──────── Supplied material ────────

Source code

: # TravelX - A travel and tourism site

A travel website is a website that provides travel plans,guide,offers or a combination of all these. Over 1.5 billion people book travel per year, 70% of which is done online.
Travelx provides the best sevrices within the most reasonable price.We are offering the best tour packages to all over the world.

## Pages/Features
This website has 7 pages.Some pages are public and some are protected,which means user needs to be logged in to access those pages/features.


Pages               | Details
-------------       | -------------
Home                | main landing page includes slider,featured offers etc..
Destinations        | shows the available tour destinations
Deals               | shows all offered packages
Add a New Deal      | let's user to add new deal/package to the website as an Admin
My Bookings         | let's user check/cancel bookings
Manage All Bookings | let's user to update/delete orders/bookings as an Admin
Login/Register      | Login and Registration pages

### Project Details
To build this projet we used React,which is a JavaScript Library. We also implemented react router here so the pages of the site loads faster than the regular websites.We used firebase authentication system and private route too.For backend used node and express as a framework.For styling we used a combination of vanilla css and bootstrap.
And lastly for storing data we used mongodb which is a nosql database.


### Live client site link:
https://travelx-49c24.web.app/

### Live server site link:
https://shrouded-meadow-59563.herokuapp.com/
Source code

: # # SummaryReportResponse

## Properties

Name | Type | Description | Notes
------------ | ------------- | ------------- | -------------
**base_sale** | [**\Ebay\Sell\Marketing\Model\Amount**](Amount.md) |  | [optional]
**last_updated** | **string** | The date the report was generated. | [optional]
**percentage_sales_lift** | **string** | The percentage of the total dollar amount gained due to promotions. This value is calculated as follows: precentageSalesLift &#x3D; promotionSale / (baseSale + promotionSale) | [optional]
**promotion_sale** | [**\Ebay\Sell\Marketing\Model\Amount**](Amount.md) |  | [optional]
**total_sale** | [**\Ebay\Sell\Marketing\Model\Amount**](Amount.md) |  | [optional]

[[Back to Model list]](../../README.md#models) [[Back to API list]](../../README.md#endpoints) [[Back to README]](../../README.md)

────────

The task - Each line from the top of the listing down to and including the one containing "## Pages/Features" should be transcribed exactly; nothing else is to be output.

Answer area -
Source code

: # TravelX - A travel and tourism site

A travel website is a website that provides travel plans,guide,offers or a combination of all these. Over 1.5 billion people book travel per year, 70% of which is done online.
Travelx provides the best sevrices within the most reasonable price.We are offering the best tour packages to all over the world.

## Pages/Features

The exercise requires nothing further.